** MATERIAL PROVIDED **
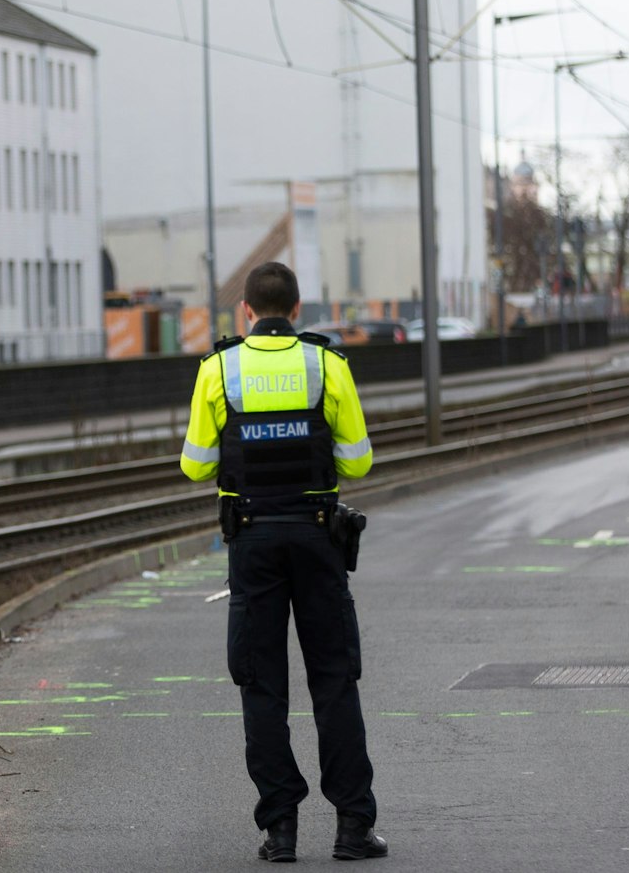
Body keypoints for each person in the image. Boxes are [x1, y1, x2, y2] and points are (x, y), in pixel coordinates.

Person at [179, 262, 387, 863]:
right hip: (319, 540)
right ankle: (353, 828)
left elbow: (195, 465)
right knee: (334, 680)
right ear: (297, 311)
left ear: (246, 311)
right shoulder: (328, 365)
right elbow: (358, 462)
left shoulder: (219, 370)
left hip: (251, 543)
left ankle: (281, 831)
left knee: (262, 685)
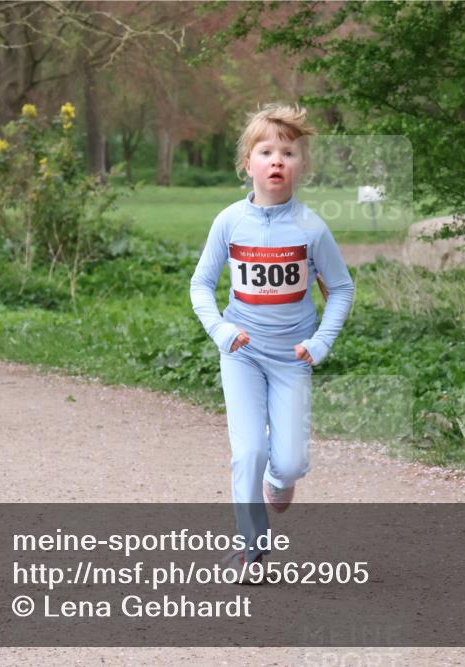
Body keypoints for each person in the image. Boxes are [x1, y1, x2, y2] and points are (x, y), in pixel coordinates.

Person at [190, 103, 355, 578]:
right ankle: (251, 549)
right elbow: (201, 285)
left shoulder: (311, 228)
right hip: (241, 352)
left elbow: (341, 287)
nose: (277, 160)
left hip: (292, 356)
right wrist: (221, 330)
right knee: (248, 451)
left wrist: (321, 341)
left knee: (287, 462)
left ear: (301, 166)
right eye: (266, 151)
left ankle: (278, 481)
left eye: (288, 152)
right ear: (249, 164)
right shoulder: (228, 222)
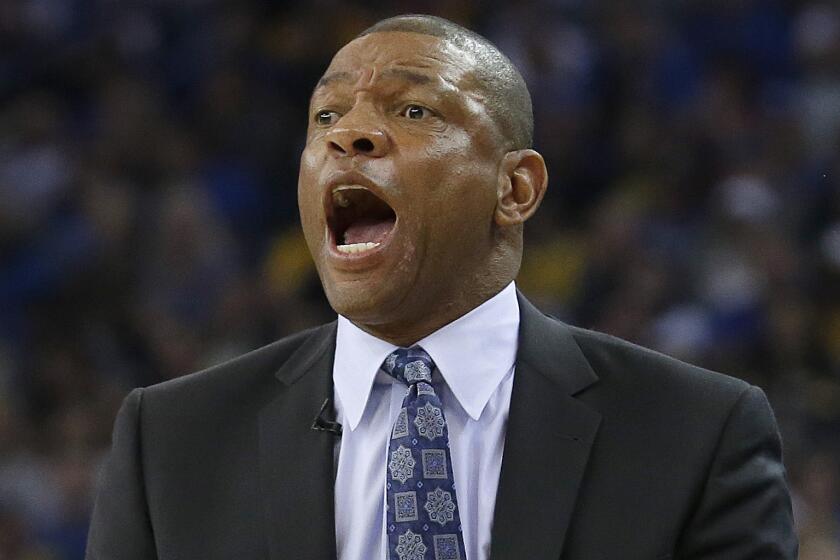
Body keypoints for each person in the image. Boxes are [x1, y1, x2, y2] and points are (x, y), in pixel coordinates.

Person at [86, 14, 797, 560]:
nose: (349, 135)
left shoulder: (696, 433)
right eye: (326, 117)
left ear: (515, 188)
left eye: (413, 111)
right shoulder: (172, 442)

* * *

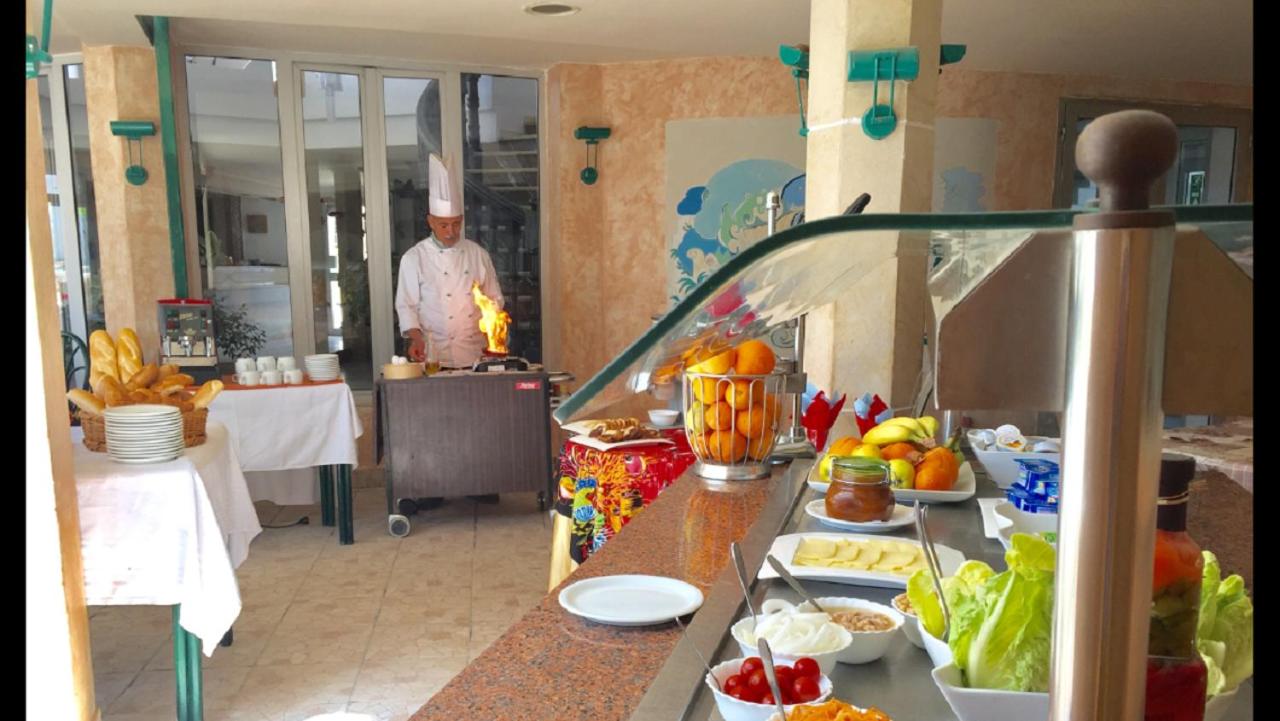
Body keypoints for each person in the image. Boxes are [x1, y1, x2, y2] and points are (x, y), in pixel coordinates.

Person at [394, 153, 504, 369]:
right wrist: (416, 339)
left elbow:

==

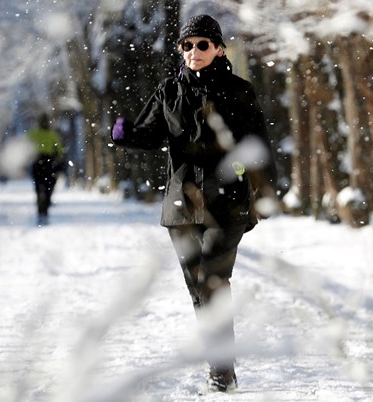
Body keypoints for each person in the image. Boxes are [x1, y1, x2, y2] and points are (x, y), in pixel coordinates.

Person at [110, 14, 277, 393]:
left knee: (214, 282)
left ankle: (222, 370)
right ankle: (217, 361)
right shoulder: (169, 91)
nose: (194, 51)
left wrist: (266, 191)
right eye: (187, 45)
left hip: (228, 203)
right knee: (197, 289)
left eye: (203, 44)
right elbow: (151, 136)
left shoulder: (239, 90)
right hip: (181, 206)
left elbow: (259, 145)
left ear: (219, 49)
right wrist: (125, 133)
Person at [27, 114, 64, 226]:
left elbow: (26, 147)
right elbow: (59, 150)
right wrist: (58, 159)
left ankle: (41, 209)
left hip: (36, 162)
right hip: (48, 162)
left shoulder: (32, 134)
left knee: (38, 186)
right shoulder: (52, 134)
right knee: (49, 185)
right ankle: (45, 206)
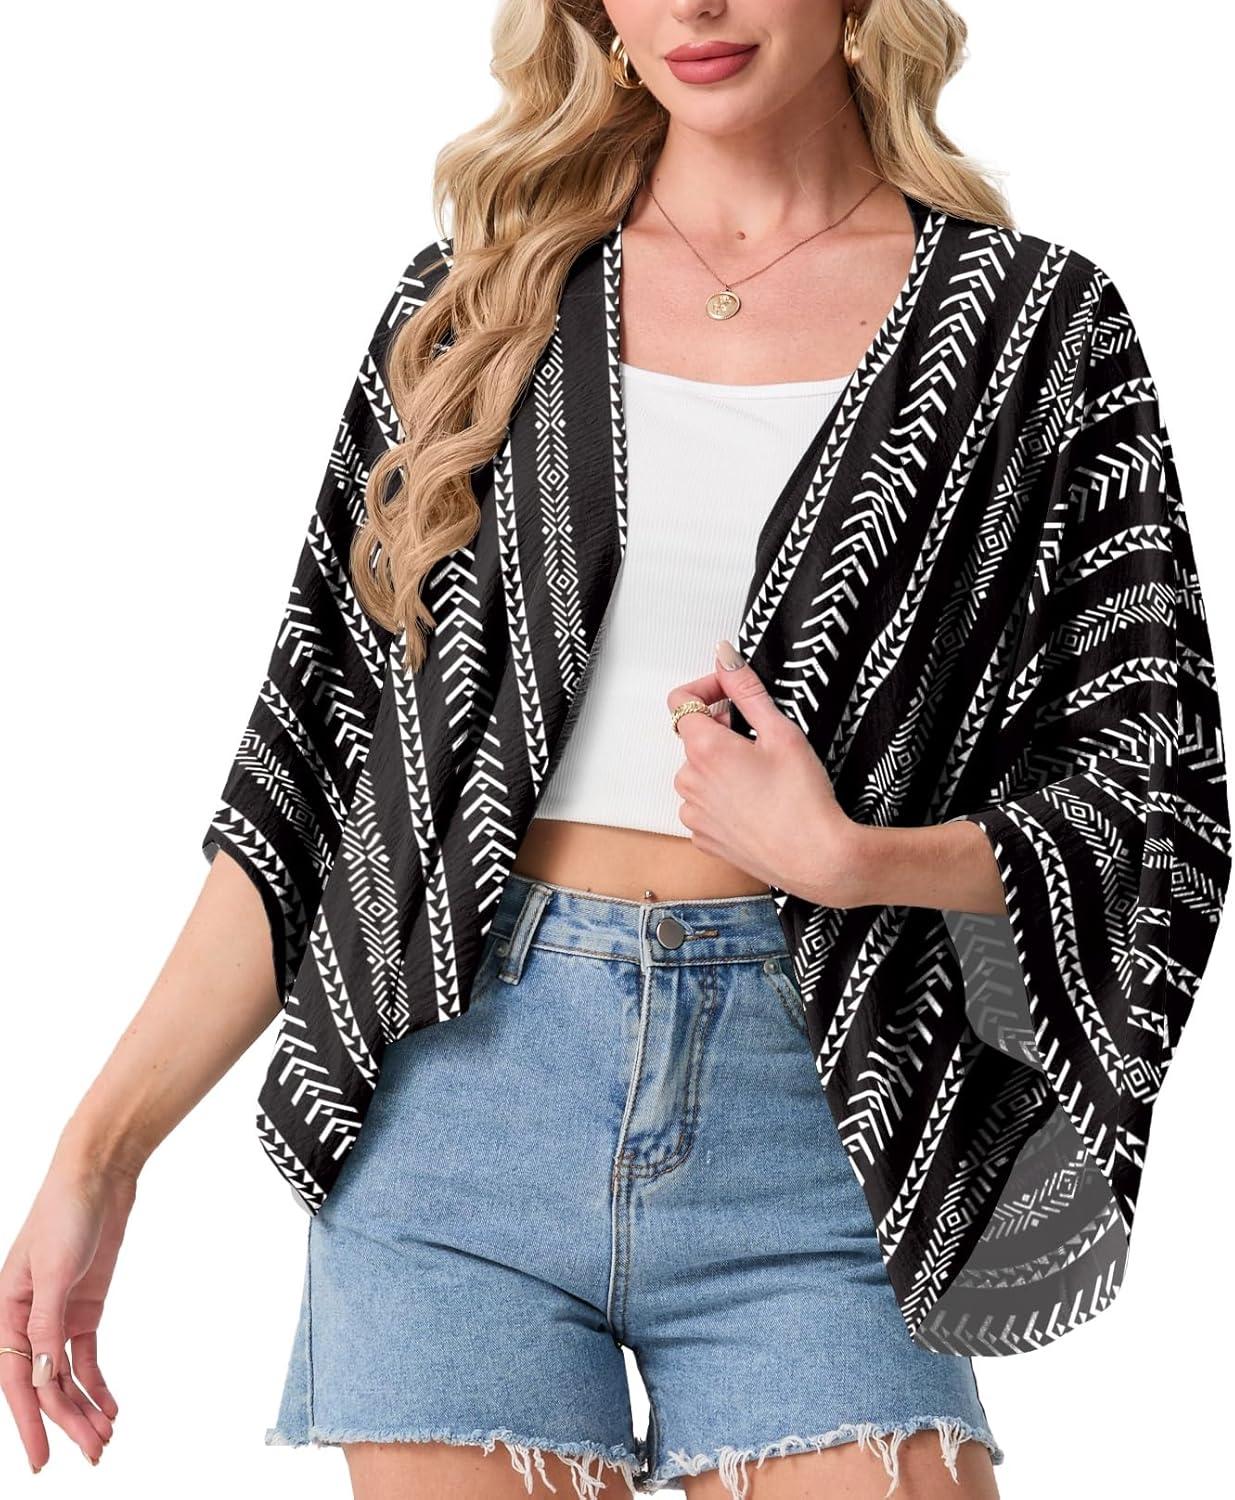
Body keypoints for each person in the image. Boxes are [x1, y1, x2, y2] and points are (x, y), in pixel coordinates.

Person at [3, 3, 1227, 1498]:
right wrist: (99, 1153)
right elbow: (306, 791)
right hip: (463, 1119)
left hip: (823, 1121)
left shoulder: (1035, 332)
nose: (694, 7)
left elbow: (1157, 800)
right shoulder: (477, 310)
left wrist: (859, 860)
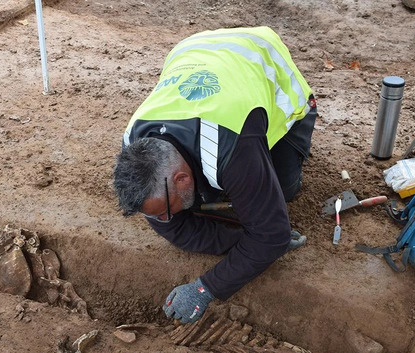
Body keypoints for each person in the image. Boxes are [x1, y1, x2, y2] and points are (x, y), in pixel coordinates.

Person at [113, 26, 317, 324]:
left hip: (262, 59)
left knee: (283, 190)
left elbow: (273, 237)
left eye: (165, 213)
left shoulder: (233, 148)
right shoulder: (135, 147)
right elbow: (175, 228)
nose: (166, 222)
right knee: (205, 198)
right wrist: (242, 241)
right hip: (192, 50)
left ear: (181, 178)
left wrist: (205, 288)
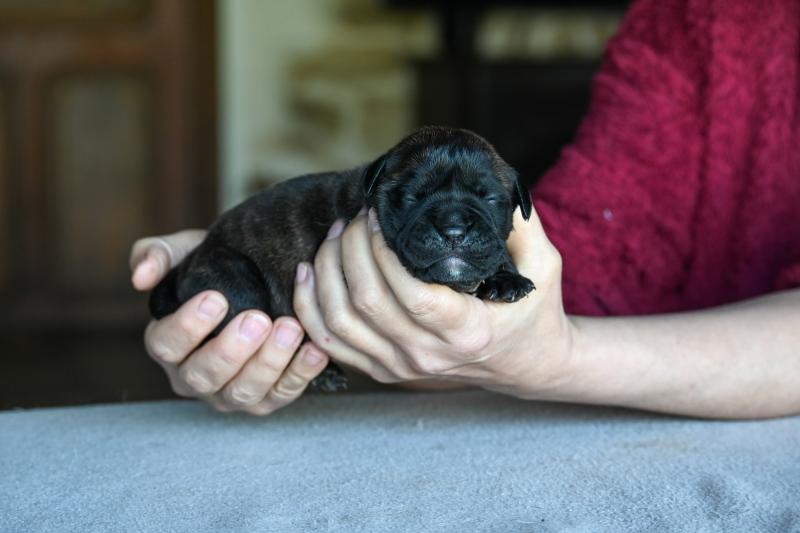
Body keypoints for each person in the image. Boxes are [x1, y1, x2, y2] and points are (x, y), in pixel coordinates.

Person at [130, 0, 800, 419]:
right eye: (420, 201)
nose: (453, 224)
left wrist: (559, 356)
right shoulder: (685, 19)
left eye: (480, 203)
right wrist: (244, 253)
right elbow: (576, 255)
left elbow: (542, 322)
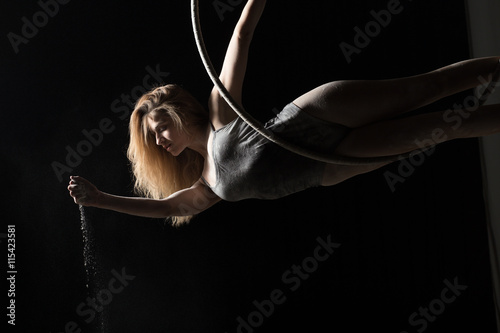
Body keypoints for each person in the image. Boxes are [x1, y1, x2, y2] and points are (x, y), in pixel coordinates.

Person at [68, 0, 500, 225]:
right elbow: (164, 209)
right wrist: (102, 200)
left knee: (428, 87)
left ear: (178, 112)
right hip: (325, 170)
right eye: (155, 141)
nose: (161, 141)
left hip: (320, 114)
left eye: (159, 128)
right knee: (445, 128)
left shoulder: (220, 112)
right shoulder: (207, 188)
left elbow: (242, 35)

** WHAT YOU WILL DO **
Using the material above, transcribe exactly the lines from the one holding "right shoulder: (685, 19)" to the one holding "left knee: (428, 87)", both ends kept. Do not carry over any pictures.

** SOLUTION TO THE EXERCISE **
right shoulder: (685, 19)
left eye: (480, 203)
right wrist: (244, 253)
right elbow: (576, 255)
left elbow: (542, 322)
Body keypoints for each person in the image. Boxes are [x1, y1, x2, y2] and points are (x, y), in pixel coordinates.

Person at [68, 0, 500, 225]:
right elbow: (164, 209)
right wrist: (102, 200)
left knee: (428, 87)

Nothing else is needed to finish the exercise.